One item (“I feel overwhelmed by the responsibility of being a parent”) was included in the analyses by itself, not as part of a subscale. This item was originally tested as part of the Parental Attitudes subscale but was not retained. Because it is so relevant to CD PEC’s brain state model, the research team elected to consider it as a stand-alone item. Specifically, parental overwhelm suggests that parents are operating in a survival or emotional state, vs the preferred, higher-level executive problem-solving state. Researchers attempted to assess parents’ shift in this dimension.
To look for change over time, paired t-tests were conducted between Pre and Post 1 scores for each of the subscales and the stand-alone item.
Qualitative data analysis
The research team used open-coding and a thematic analysis to analyze the interview data. Researchers developed a coding scheme based on question topics from the interview protocols. To demonstrate inter-coder reliability, team members completed two exercises – one at the beginning of the coding work, and one after about one-third of interviews had been coded. For this exercise, the team applied the coding scheme to interview excerpts selected and master-coded by a team lead. Team members had to achieve a κ coefficient score for code application that was >80 percent. Researchers also had weekly meetings to ensure they were applying the codes consistently. Reliable coders applied the coding scheme to interview transcriptions using Dedoose, a qualitative analytic software package. The codes included identification of common themes, such as the type of responses parents had to challenges with their children (e.g., hugging/holding their children, yelling, etc.), changes in children’s behaviors at home (e.g., reduced frequencies of tantrums) and staff impressions about improvements in parent engagement (e.g., more frequent parent–teacher discussions about children’s behavior). Totals are reported below by theme, site and type of respondent.
Fidelity observation data analysis
The research team generated a score for each dimension of the fidelity rubric (materials, content and facilitation), by totaling individual item scores and dividing by the number of possible points in the dimension. A total score was also calculated by dividing the total number of points earned by the total possible points across all dimensions. Fidelity was defined as reaching 75 percent of the total possible points on each dimension and on the total score combined.
Parents typically attended most of the CD PEC sessions. The majority of parents (13 of 19) reported they attended at least six of the seven classes.
Changes in parent attitudes, knowledge and practices
Based on what they had learned, all parents (n=19) articulated their intention and efforts to shift their parenting practices. Some parents shared specific action steps they were trying, such as connecting and engaging more with their children (n=6) or being more assertive (n=4). Parents also mentioned improvements in how they handled emotions generally or as an aspect of their parenting, citing the need to be calmer and less reactive (n=6) or less harsh and restrictive (n=7); practicing empathy by acknowledging and letting their children express their feelings (n=10); and avoiding the use of punitive measures such as yelling, screaming or physical discipline (n=3).
About one-third of parents (n=7) also shared that they had gained a better understanding of their children and the scientific basis (linked to brain science) for children’s emotional and behavioral expression. Some parents commented that they always knew their children had the potential to be better behaved, but their previous parenting approach had not helped their children maximize this potential (n=5).
Finally, parents (n=6) reported that they now had a greater understanding of the CD strategies and skills being used in their children’s school. This knowledge made it easier to communicate with their children’s teachers about how to support their children’s SEL and development.

● ● ●

**Set exercise:** Write out the part of the parenting study excerpt above that lies between "About one-third of parents" and "SEL and development.", inclusive.

● ● ●

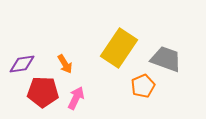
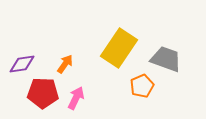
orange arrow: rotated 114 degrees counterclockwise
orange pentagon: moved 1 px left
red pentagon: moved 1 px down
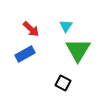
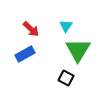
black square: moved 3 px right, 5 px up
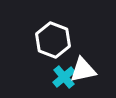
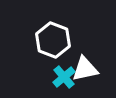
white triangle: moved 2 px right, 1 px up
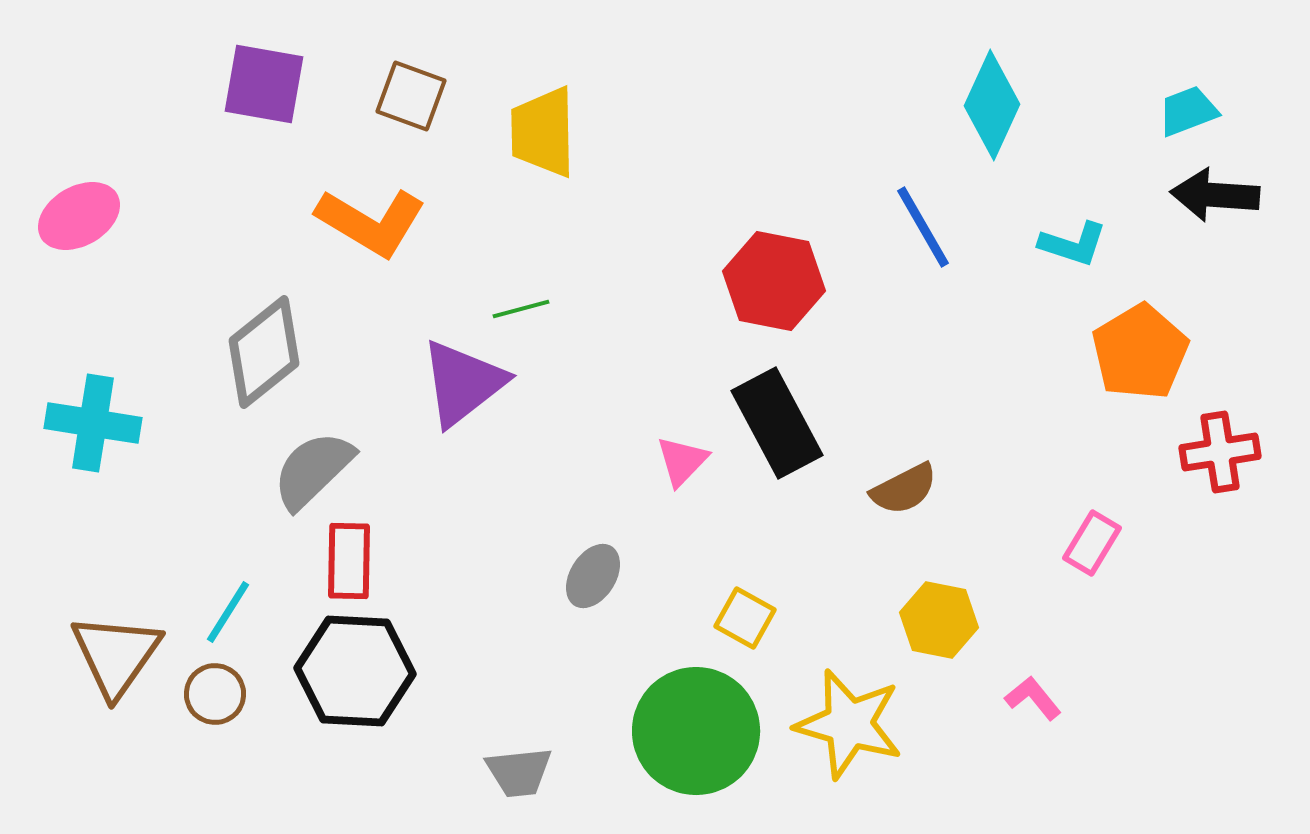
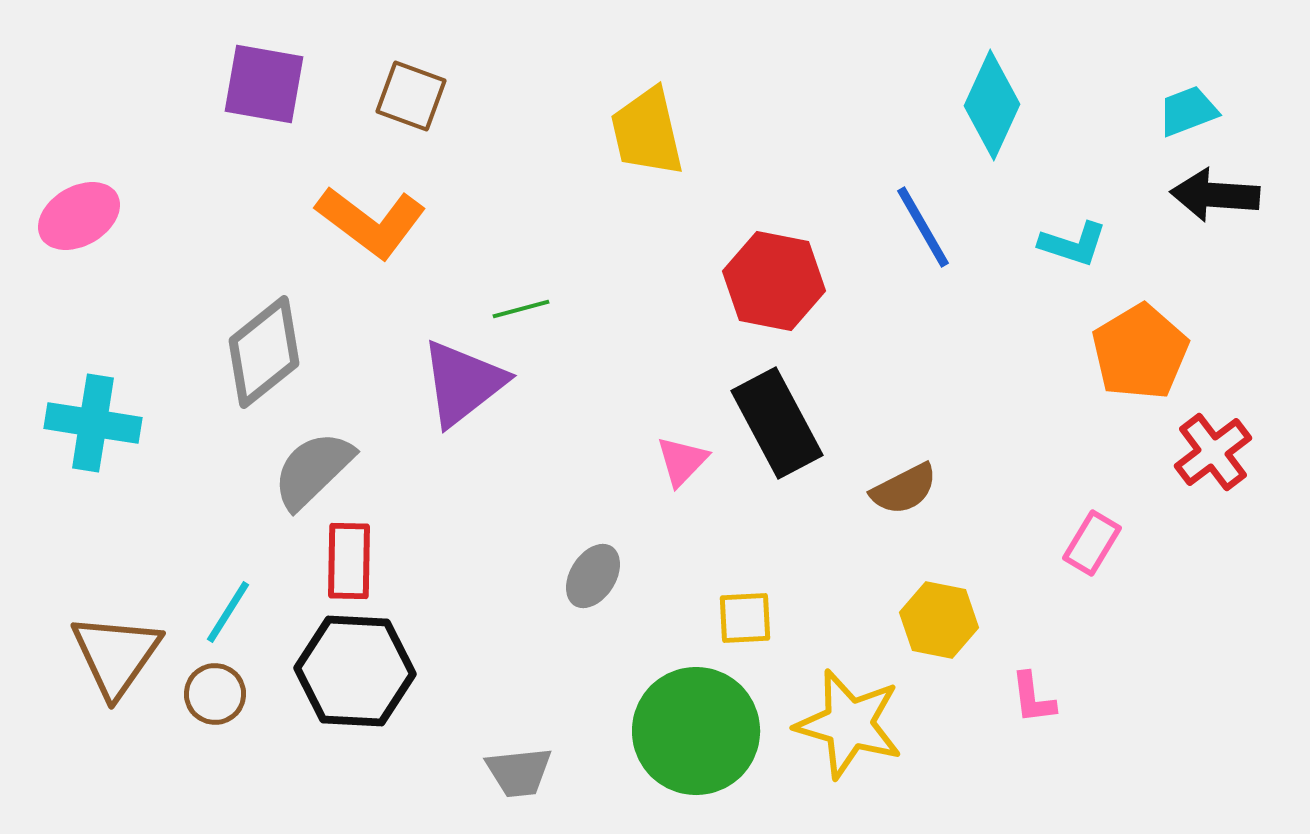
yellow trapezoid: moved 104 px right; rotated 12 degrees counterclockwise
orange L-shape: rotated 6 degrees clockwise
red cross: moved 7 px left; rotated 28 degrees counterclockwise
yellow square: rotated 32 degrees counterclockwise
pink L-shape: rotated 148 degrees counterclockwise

● ● ●

**Response to the task:**
About one-third of parents (n=7) also shared that they had gained a better understanding of their children and the scientific basis (linked to brain science) for children’s emotional and behavioral expression. Some parents commented that they always knew their children had the potential to be better behaved, but their previous parenting approach had not helped their children maximize this potential (n=5).
Finally, parents (n=6) reported that they now had a greater understanding of the CD strategies and skills being used in their children’s school. This knowledge made it easier to communicate with their children’s teachers about how to support their children’s SEL and development.